*Work to be completed:* In the entries below, some lines contain "lane"; work out how many and answer with the figure only.

*Exercise inputs:*
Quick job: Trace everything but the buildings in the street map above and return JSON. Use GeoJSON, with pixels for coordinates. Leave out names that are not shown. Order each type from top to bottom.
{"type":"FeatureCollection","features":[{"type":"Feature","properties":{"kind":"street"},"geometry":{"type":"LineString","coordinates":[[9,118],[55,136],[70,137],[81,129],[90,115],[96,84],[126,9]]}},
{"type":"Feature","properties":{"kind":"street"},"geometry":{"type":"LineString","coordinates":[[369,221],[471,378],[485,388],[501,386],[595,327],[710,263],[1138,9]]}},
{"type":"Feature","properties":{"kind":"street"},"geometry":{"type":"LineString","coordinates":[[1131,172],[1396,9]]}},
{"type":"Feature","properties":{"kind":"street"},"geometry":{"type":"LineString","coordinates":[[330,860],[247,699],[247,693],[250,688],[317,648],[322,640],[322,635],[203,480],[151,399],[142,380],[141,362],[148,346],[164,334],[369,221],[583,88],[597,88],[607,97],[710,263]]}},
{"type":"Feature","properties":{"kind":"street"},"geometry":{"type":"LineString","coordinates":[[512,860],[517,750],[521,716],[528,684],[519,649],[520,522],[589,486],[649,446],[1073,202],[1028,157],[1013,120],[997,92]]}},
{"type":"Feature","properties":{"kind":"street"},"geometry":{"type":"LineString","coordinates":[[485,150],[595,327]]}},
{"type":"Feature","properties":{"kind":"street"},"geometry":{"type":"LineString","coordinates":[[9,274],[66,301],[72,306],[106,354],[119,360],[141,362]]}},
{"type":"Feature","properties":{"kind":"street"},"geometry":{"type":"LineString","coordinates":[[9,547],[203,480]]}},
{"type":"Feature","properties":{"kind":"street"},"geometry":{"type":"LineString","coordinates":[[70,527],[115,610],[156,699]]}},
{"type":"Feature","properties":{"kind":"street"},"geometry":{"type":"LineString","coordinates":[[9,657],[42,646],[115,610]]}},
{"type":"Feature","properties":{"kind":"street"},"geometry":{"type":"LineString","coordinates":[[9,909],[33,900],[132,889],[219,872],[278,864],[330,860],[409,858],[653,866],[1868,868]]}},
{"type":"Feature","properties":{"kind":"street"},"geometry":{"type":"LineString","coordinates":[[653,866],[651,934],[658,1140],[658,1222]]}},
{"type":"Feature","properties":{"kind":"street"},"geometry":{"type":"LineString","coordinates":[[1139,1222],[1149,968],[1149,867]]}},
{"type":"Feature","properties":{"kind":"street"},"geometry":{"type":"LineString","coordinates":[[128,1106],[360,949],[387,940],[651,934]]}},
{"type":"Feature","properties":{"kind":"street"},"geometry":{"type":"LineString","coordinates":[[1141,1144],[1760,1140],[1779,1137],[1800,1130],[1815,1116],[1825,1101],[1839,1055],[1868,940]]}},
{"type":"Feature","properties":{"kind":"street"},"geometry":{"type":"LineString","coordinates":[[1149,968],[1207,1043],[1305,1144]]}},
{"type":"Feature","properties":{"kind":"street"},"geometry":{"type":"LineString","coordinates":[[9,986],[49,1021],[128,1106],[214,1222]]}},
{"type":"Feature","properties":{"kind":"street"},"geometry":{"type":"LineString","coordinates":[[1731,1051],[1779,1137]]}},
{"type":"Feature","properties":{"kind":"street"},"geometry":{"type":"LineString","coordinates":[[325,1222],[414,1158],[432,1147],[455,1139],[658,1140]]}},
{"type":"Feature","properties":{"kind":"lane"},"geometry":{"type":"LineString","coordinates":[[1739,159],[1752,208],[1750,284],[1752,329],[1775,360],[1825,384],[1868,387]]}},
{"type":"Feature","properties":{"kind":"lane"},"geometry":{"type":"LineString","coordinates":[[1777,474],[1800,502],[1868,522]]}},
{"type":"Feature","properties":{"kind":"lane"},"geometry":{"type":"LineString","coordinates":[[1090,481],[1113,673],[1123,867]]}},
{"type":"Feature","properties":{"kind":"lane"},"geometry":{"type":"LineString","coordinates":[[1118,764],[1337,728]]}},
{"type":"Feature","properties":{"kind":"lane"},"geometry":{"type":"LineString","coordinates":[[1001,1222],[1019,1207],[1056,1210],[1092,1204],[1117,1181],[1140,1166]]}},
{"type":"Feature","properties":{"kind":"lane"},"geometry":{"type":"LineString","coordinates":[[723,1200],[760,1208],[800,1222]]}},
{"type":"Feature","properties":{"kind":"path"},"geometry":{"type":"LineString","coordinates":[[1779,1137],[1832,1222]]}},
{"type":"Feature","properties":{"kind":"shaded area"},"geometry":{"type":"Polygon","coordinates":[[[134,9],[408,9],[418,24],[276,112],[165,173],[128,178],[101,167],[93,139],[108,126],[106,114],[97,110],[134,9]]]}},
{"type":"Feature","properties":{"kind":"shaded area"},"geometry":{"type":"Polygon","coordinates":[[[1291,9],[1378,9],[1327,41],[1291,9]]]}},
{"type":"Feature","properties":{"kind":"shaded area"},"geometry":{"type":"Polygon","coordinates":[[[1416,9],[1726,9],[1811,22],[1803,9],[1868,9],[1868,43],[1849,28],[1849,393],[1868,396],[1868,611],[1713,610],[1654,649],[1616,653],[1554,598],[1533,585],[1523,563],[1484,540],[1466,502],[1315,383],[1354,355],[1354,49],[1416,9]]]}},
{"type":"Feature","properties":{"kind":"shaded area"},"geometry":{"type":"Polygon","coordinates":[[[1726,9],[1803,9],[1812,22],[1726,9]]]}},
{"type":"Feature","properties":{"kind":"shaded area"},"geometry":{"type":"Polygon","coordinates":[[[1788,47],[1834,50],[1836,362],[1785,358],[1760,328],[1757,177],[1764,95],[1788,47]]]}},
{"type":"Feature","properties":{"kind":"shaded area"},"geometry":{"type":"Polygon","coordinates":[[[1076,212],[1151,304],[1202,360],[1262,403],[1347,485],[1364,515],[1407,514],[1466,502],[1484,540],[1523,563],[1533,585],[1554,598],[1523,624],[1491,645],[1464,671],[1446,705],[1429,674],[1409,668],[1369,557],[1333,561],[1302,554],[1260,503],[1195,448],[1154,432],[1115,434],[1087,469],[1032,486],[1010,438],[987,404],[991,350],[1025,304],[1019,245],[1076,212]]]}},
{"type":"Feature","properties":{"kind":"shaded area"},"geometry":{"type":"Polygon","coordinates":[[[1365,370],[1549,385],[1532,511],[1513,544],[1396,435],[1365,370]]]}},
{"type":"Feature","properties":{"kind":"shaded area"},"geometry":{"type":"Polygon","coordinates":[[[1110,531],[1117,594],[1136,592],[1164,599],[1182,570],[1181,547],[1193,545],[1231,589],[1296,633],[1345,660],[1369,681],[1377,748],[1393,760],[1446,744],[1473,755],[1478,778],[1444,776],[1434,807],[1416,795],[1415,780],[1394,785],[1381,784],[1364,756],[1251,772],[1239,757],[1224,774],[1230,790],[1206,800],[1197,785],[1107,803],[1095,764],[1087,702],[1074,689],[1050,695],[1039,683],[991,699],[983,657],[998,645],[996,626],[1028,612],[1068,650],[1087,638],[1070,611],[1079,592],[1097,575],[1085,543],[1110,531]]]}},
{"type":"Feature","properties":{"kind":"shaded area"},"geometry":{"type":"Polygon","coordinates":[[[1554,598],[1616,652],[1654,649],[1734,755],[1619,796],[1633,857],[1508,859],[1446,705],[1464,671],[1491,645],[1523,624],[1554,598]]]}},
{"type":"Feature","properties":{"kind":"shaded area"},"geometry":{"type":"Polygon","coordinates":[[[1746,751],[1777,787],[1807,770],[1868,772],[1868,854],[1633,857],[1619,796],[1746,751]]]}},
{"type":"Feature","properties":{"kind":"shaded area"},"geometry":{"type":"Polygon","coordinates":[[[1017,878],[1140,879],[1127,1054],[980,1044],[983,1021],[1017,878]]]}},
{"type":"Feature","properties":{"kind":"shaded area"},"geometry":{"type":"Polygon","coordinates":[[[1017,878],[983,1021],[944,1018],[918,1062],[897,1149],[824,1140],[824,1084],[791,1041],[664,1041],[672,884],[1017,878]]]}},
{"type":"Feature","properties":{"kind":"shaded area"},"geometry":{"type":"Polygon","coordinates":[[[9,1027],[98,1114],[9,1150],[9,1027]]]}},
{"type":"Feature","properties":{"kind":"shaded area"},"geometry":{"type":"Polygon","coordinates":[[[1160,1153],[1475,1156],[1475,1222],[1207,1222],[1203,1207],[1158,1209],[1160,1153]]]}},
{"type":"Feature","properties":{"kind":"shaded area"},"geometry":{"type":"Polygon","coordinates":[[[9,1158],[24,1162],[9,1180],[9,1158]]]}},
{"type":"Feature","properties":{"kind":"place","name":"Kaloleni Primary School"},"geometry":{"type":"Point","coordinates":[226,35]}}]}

*Result of the task:* 6